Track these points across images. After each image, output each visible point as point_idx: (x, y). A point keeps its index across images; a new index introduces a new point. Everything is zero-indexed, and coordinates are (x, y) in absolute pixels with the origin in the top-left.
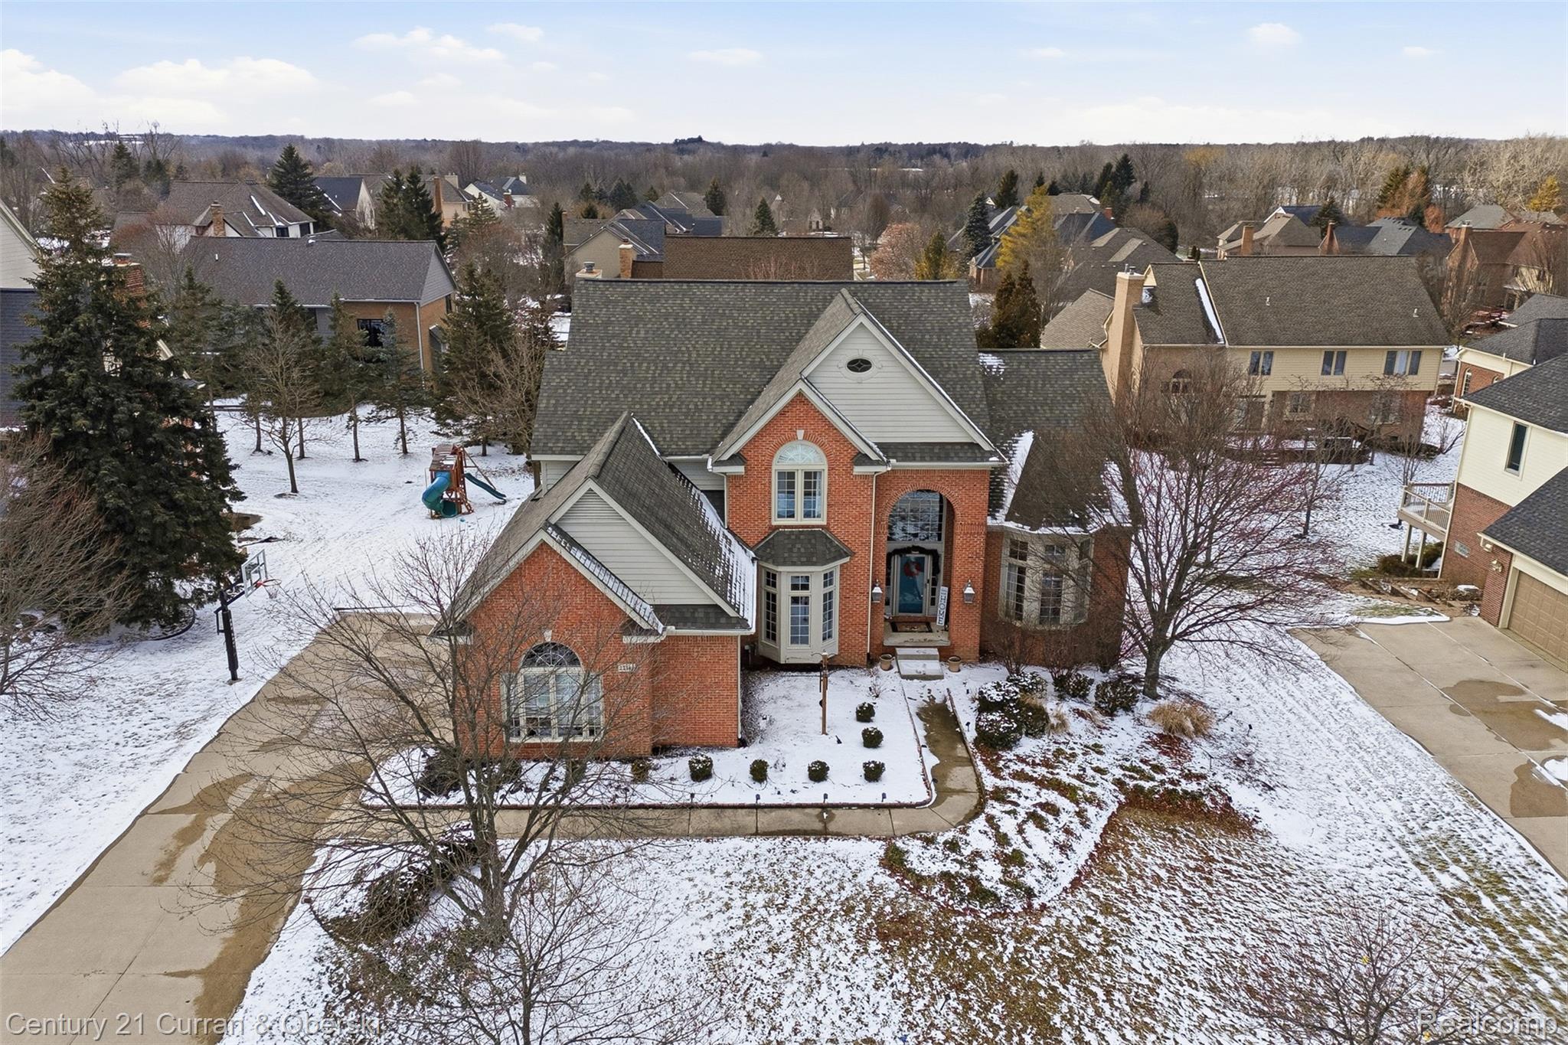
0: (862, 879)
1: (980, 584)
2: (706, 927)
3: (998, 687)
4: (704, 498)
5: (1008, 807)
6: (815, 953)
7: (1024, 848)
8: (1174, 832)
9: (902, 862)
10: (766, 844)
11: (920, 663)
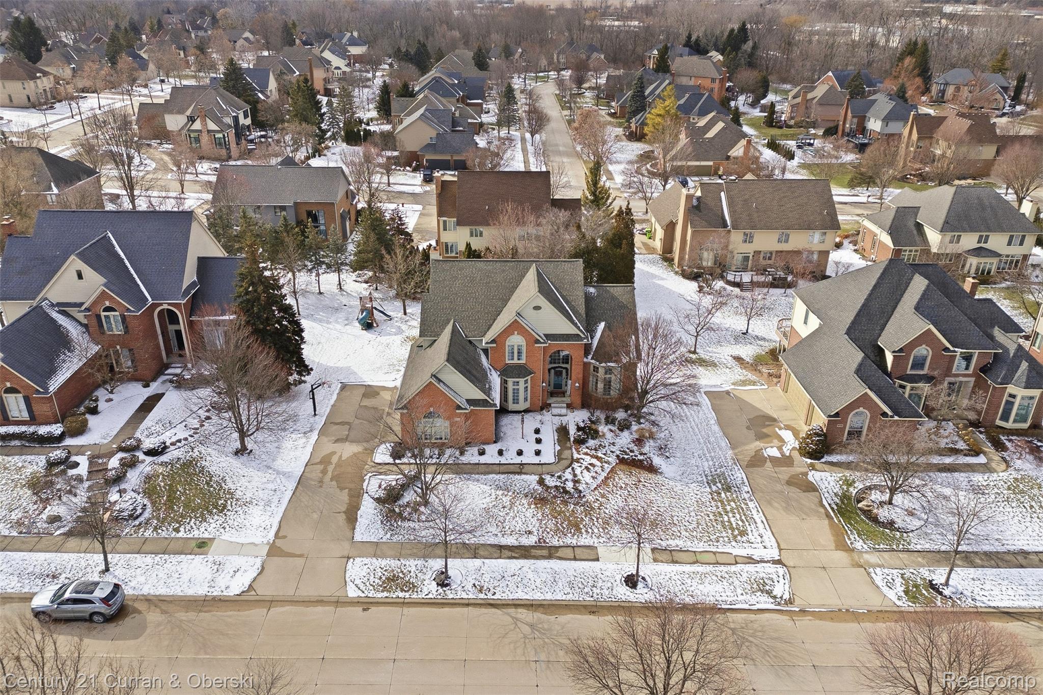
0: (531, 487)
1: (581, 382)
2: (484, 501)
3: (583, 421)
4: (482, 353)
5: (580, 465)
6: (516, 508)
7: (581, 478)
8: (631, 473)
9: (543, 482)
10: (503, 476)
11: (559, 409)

_ _ _ _ _ _ _

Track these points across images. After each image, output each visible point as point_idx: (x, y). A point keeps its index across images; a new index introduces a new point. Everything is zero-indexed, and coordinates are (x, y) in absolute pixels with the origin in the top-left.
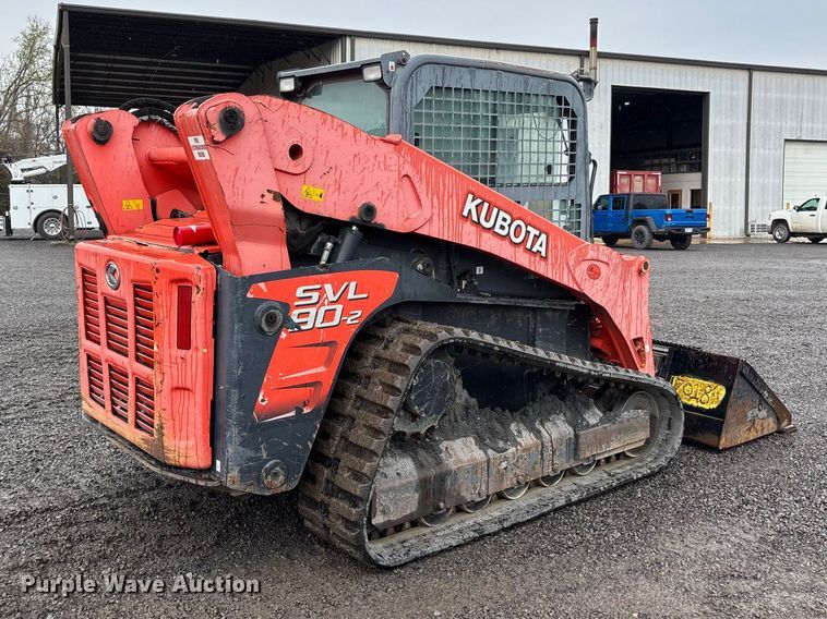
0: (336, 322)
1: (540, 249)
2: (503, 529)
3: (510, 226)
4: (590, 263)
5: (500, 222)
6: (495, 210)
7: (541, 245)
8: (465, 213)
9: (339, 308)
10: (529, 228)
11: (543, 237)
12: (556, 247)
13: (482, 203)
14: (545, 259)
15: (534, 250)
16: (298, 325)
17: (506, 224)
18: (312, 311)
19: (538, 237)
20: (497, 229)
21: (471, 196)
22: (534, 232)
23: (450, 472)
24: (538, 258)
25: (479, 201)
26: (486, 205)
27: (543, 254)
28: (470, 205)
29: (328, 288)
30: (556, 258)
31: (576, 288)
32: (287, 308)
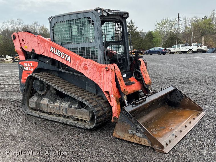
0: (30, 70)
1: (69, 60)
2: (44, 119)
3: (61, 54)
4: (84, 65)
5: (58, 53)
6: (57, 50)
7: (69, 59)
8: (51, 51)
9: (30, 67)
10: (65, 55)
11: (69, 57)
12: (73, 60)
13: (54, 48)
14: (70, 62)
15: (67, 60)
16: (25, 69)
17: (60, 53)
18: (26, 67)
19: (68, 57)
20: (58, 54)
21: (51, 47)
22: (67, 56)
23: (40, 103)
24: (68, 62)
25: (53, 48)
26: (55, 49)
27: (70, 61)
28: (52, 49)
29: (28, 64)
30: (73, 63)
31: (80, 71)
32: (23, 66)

_ _ _ _ _ _ _

Reproduce only the lines above, starting at the line with "2: (503, 529)" and ending at the line with "30: (556, 258)", exactly as written.

REPLY TO THE TASK:
2: (503, 529)
3: (510, 226)
4: (590, 263)
5: (500, 222)
6: (495, 210)
7: (541, 245)
8: (465, 213)
9: (339, 308)
10: (529, 228)
11: (543, 237)
12: (556, 247)
13: (482, 203)
14: (545, 259)
15: (534, 250)
16: (298, 325)
17: (506, 224)
18: (312, 311)
19: (538, 237)
20: (497, 229)
21: (471, 196)
22: (534, 232)
23: (450, 472)
24: (538, 258)
25: (479, 201)
26: (486, 205)
27: (543, 254)
28: (470, 205)
29: (328, 288)
30: (556, 258)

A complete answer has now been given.